#### HOW TO COMPLETE THIS TASK
Could you return all of the records exactly, minus their images?

#### INPUT FOR THIS TASK
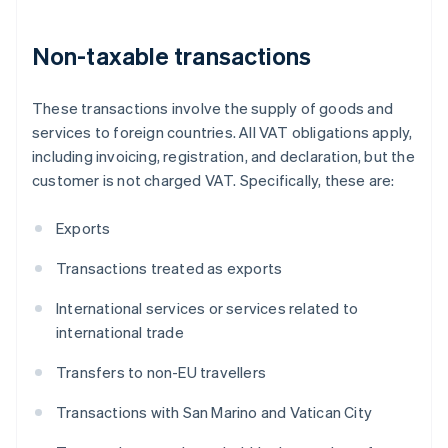
Non-taxable transactions
These transactions involve the supply of goods and
services to foreign countries. All VAT obligations apply,
including invoicing, registration, and declaration, but the
customer is not charged VAT. Specifically, these are:
Exports
Transactions treated as exports
International services or services related to
international trade
Transfers to non-EU travellers
Transactions with San Marino and Vatican City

#### RESULT FOR THIS EXERCISE
Non-taxable transactions
These transactions involve the supply of goods and
services to foreign countries. All VAT obligations apply,
including invoicing, registration, and declaration, but the
customer is not charged VAT. Specifically, these are:
Exports
Transactions treated as exports
International services or services related to
international trade
Transfers to non-EU travellers
Transactions with San Marino and Vatican City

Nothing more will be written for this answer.